(Selected excerpt Opens)

Mainly I need to compare my today success with the success I had yesterday. 

Did I learn something from my trials?

Have I improved anything from what I achieved in the past?

Have I spent some time analyzing what made the success of one book then respect others?

Can I extract the formula and replicate it for the future?

I know it might be disheartening and frustrating sometimes to look at those who are more successful and then returning to your still acerbic results.

Nevertheless, if there's something to do is to be inspired by their development and get from them, the motivation to get things done.

One more time, there isn't any competition going on between authors. There isn't a single spot to be filled so if one of us can be successful, so can be other thousands.

As I said in the beginning, this is mostly a note to self, as it sometimes happens to feel discouraged, yet, nothing is lost, and I have everything to learn and, thus, achieve.

If you, too, are an author (or other creative figure struggling to get your art noticed), look back at the path you've walked so far. You might be surprised at how successful you've become from the day you started your journey.

(Selected excerpt Closes)
(Entries supplied Opens)

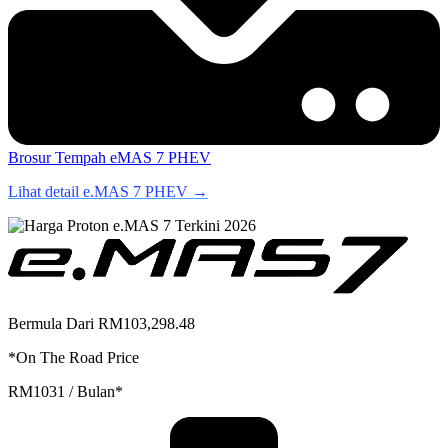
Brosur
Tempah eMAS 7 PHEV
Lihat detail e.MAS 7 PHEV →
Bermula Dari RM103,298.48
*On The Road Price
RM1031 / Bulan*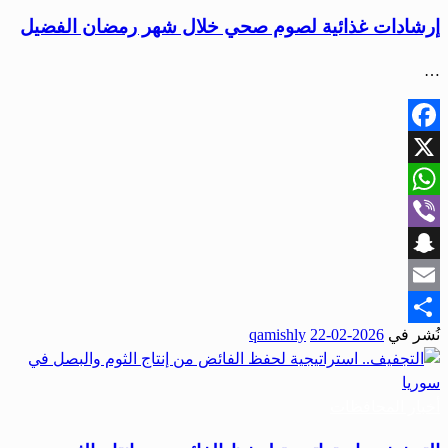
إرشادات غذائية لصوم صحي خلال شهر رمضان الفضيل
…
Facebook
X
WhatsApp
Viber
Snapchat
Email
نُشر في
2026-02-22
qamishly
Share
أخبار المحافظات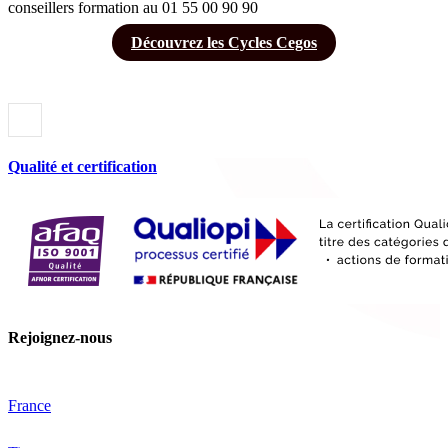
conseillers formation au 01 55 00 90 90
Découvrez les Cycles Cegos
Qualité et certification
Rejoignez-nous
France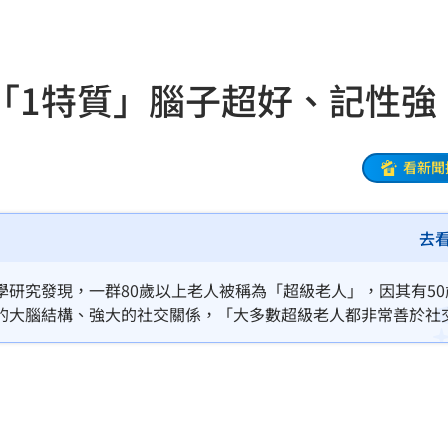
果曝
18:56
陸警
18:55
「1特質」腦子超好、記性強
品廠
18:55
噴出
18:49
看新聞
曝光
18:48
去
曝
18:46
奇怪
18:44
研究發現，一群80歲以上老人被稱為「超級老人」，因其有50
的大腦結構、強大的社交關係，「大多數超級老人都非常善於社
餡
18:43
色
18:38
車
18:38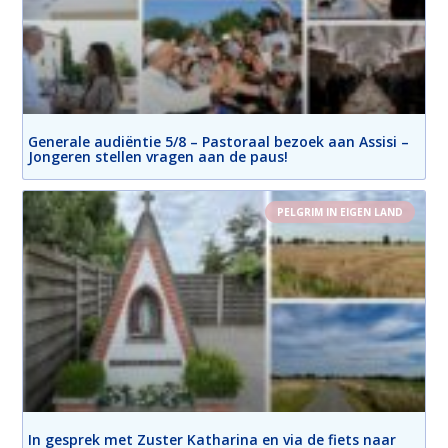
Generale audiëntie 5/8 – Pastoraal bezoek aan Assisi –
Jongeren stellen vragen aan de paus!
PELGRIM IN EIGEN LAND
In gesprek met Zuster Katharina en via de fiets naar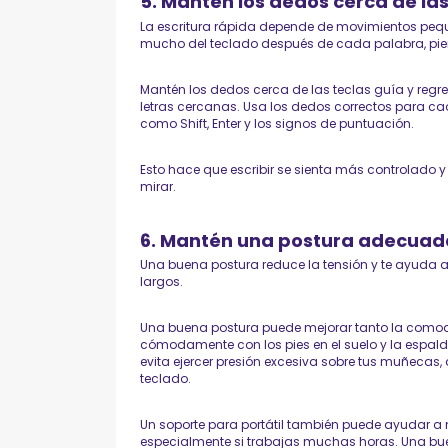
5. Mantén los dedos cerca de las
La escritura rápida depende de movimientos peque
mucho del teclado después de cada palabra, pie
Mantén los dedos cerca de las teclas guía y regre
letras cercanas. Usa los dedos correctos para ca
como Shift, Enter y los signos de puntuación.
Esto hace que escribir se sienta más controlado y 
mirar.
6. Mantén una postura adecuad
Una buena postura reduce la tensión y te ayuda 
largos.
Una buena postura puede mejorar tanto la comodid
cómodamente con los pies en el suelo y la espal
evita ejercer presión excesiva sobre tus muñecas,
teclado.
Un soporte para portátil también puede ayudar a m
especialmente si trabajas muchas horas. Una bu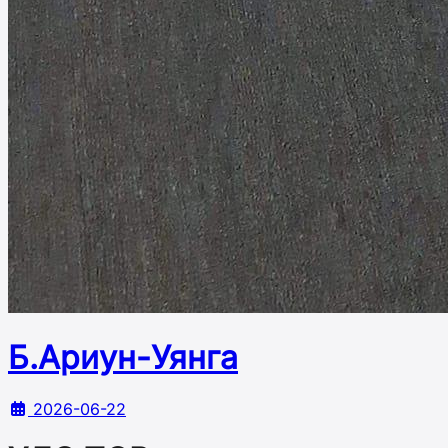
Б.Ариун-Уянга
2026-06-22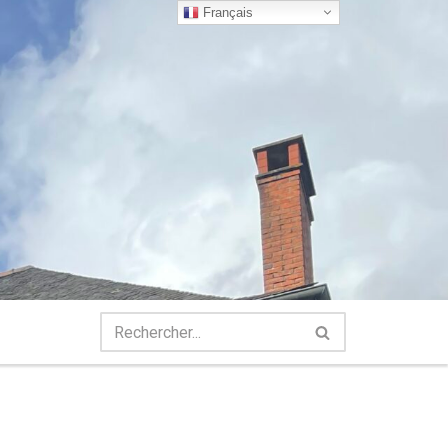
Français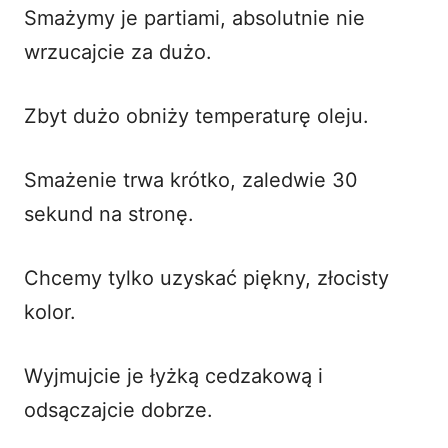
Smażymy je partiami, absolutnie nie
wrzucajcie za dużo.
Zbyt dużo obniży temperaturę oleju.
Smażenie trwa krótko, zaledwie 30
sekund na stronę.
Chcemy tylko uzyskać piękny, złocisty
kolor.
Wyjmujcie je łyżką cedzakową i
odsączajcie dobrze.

(Entries supplied Closes)
(Entries supplied Opens)

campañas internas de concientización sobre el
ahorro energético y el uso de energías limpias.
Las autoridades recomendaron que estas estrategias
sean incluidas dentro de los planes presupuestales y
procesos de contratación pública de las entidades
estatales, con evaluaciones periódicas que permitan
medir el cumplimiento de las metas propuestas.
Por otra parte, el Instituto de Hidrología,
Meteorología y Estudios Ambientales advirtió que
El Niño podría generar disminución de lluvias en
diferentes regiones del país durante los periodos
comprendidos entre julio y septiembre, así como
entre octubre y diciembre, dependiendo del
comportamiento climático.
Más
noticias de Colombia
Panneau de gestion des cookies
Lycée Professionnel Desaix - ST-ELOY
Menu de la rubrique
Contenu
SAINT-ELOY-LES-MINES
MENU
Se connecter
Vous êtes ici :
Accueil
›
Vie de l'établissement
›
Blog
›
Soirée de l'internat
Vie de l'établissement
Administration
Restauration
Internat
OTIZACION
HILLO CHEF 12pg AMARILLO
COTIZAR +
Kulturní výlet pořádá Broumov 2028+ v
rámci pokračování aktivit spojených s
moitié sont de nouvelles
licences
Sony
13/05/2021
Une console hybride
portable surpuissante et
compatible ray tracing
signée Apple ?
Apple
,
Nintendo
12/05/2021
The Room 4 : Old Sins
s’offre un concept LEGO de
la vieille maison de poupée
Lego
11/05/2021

(Entries supplied Closes)
(Entries supplied Opens)

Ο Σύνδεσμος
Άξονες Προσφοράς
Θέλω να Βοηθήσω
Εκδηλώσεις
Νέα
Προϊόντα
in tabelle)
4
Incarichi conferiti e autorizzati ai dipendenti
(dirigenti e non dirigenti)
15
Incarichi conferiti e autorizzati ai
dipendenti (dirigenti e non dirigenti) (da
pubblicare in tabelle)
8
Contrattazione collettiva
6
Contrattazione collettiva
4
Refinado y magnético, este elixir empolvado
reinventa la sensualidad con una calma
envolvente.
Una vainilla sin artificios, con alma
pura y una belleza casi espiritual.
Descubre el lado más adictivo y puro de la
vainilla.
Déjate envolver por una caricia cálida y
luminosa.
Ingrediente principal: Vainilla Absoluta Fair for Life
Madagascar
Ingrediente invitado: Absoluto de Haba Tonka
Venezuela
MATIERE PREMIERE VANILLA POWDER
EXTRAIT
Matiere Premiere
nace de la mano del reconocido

(Entries supplied Closes)

• [What you need to do]:
- A) In the excerpt on judging one's own success as an author, what does the writer mainly need to compare today's success with?
- B) Extend the excerpt on judging one's own success as an author, picking up right after its final sentence.

• [Results for the exercise]:
- A) The success the writer had yesterday.

- B)
Take care and compare only to yourself!

Sunday, September 6, 2020

Finding the time


 I have been spending the last two weeks trying desperately to find the time and to organize all my duties. Needless to say that I wasn't entirely successful as I wished to be.

The problems with my failed achievement are the increasing of the task I'm putting myself through and the time I can realistically dedicate to each of the duties. Many times, I am also possessed by the procrastination demon, or by the overthinking demon.

Those two can get me completely off track.

I'm not yet in the position to leave my day job to pursue my writing career full time. This means that for eight hours a day, I need to be focused on my working duty, forgetting plots, ads, ideas, social media, website management, courses, challenges, writing new books, and God-only-knows what else.

Of course, from the day, we need to take away not just the times when I am at work, but also the time for sleep, eat, take care of the house, and, well, why not? Also, having a full deserved rest enjoying the company of my family.

In a perfect world, I would return from home, sit at my desk, and write at least 1000 words on my new novel. This would be achieved dedicating to the activity one and a half hours.

The next would be creating another five to ten ads on amazon, adding one or two ads to each of my books. 

The following step would be to update my website and social media, answering questions, replying to posts, or ask questions about any kind of doubt I might have. 

This also should take a couple of hours. At this point, it would be the time for dinner, and my day could be considered over, dedicating the rest of the evening to family life.

So where's all my fuss?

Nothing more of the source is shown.